Des enfants ont dit que les personnes qui s’occupaient d’eux retardaient la divulgation, cachaient l'information et mentaient au sujet des pilules.

“La plupart de ces enfants étaient pris en charge par des personnes non-biologiques, puisque leurs parents étaient la première génération de malades du SIDA et sont morts avant les ARV”, explique Mupambireyi.

Que ce soit des parents accablés par la culpabilité ou des soignants affligés par l'énormité de la révélation, dire aux adolescent(e)s qu'ils/elles sont séropositifs/séropositives est plein de douleur et d'ambivalence.

Mupambireyi a constaté que les enfants séropositifs croient qu’informer les pairs les expose à la discrimination. Bien que ceci ne soit pas souvent le cas, craignant une perte de l'interaction sociale et de l'amitié, les enfants cachent leur statut sérologique.

“Bien que la divulgation du statut sérologique soit noble et recommandée, les inquiétudes et les craintes des enfants autour de la divulgation doivent être corrigées avant qu’ils ne soient encouragés en parler”, indique Mupambireyi.

Les agents de santé, les parents et les éducateurs sont muets quant à la meilleure méthode opportune de divulgation du statut sérologique à la jeunesse.
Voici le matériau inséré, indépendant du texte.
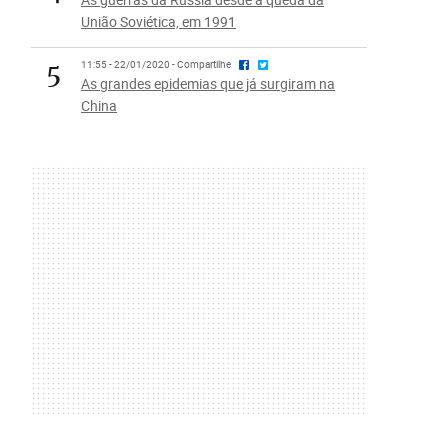
União Soviética, em 1991
5
11:55 - 22/01/2020 - Compartilhe
As grandes epidemias que já surgiram na
China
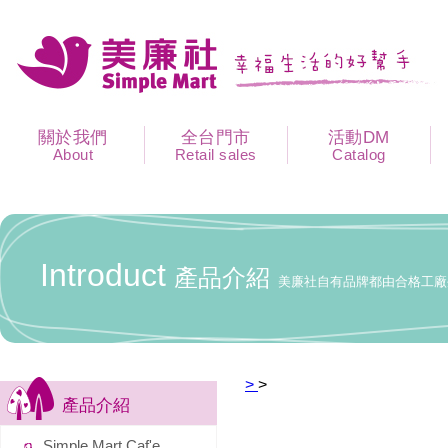
關於我們
全台門市
活動DM
About
Retail sales
Catalog
Introduct
產品介紹
美廉社自有品牌都由合格工廠
>
>
產品介紹
Simple Mart Caf'e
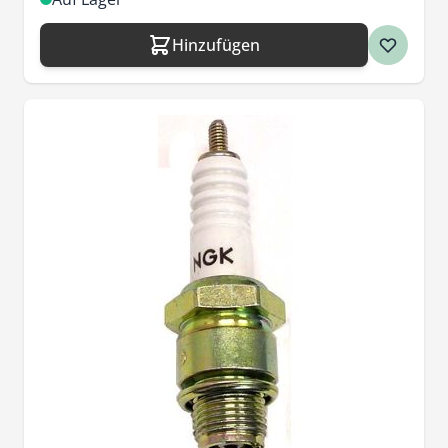
Hinzufügen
Renforcer la confiance Definate Nhamo est le coordinateur de 'Shaping the Health of Adolescents in Zimbabwe' (Façonner la santé des adolescent(e)s au Zimbabwe – SHAZ), un projet de recherche et d'intervention. Une ramification, 'SHAZ for Positives' (Le SHAZ pour les personnes séropositives), atteint plus de 700 jeunes vivant avec le VIH à Chitungwiza, une banlieue d’Harare, la capitale du pays.
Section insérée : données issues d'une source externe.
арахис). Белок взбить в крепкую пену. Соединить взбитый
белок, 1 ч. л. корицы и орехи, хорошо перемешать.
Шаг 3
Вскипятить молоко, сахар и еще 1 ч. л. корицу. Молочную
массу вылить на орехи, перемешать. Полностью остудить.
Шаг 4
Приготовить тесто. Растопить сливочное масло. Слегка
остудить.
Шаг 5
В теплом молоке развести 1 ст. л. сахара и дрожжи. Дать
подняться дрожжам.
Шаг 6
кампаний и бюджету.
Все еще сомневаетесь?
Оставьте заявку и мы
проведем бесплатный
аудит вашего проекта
Nhamo a déclaré à IPS que le meilleur âge pour divulguer le statut sérologique se situe probablement entre neuf et 10 ans, avant la puberté, et de préférence en présence des parents, tuteurs ou d’un conseiller.

“Lorsque l'enfant est plus jeune, il/elle fait confiance, et grandira en sachant qu'il/elle doit prendre les ARV religieusement”, indique Nhamo.
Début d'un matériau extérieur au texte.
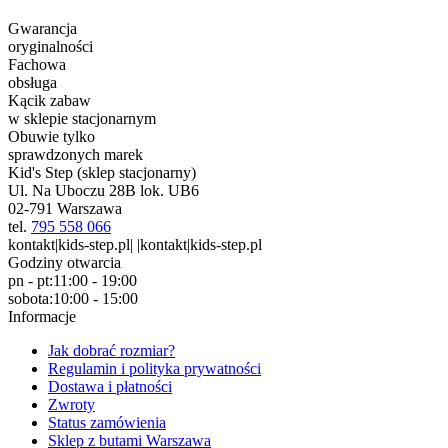
Gwarancja
oryginalności
Fachowa
obsługa
Kącik zabaw
w sklepie stacjonarnym
Obuwie tylko
sprawdzonych marek
Kid's Step (sklep stacjonarny)
Ul. Na Uboczu 28B lok. UB6
02-791 Warszawa
tel.
795 558 066
kontakt|kids-step.pl| |kontakt|kids-step.pl
Godziny otwarcia
pn - pt:
11:00 - 19:00
sobota:
10:00 - 15:00
Informacje
Jak dobrać rozmiar?
Regulamin i polityka prywatności
Dostawa i płatności
Zwroty
Status zamówienia
Sklep z butami Warszawa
Les membres du SHAZ pour les personnes séropositives conviennent que la connaissance de leur statut sérologique permet au début aux enfants d’accepter leur condition et d’apprendre à être ouverts par rapport à cela, a souligné Nhamo à IPS.

Certains adultes disent aux enfants que les pilules ARV sont pour la tuberculose, sans se rendre compte que les enfants peuvent faire des recherches sur cela sur le site internet google. “Les adolescent(e)s arrêtent simplement de prendre leurs ARV et n’informent pas leurs parents parce qu'ils/elles estiment qu'ils/elles sont plus informé(e)s puisqu’ils/elles ont accès à l'internet”, observe Nhamo.

Une jeune participante à l'étude du SHAZ, qui a requis l’anonymat, déclare à IPS que sa mère, tourmentée par le fait de l'avoir infectée, ne lui a jamais dit la vérité. A 17 ans, cette fille a fait un test de routine du VIH et a été déclarée séropositive. Comme elle n'avait jamais eu de rapports sexuels, elle a confronté sa mère et a appris que ses deux frères et sœurs étaient séronégatifs mais qu’elle est née séropositive.

“J'étais en colère et frustrée. Si ma mère m'avait informée plus tôt, j'aurais pu mieux accepter mon statut”, dit-elle.

Zvandiri, qui signifie “ce que je suis” en langue Shona, est un groupe de soutien qui aide les adolescent(e)s à faire face au VIH.

En 2013, Zvandiri a produit une chanson facile à retenir et un DVD intitulée 'How to Dance' (Comment danser), avec de jeunes gens calmes qui chantent avec entrain leurs espoirs et leurs craintes: “Je rêve aussi d'une vie meilleure, que quelqu'un m'aimera comme je suis”.

Ils chantent “Comment danser dans la tempête”.